Data to process:
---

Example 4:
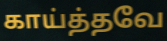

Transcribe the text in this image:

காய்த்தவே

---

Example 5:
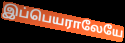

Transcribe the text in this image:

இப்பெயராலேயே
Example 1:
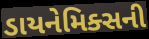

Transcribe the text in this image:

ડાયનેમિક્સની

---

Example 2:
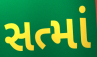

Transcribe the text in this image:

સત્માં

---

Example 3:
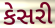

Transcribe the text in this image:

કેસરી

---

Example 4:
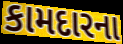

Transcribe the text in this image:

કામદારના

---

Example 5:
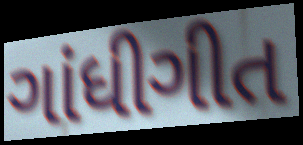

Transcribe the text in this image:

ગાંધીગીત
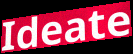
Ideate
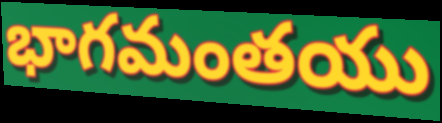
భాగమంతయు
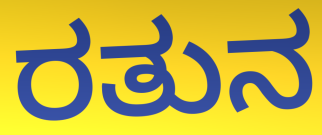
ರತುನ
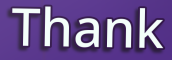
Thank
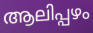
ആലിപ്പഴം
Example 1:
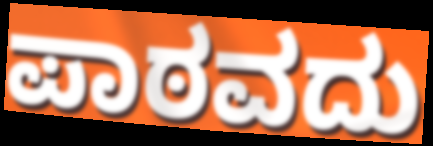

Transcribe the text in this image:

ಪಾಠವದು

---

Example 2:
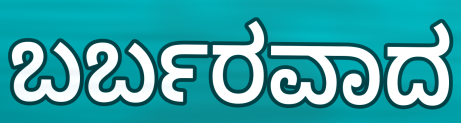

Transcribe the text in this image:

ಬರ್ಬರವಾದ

Assignment: Print the material precisely as given, dropping any images it holds.

Exercise solution:
---

Example 4:

Transcribe the text in this image:

காய்த்தவே

---

Example 5:

Transcribe the text in this image:

இப்பெயராலேயே
Example 1:

Transcribe the text in this image:

ડાયનેમિક્સની

---

Example 2:

Transcribe the text in this image:

સત્માં

---

Example 3:

Transcribe the text in this image:

કેસરી

---

Example 4:

Transcribe the text in this image:

કામદારના

---

Example 5:

Transcribe the text in this image:

ગાંધીગીત
Ideate
భాగమంతయు
ರತುನ
Thank
ആലിപ്പഴം
Example 1:

Transcribe the text in this image:

ಪಾಠವದು

---

Example 2:

Transcribe the text in this image:

ಬರ್ಬರವಾದ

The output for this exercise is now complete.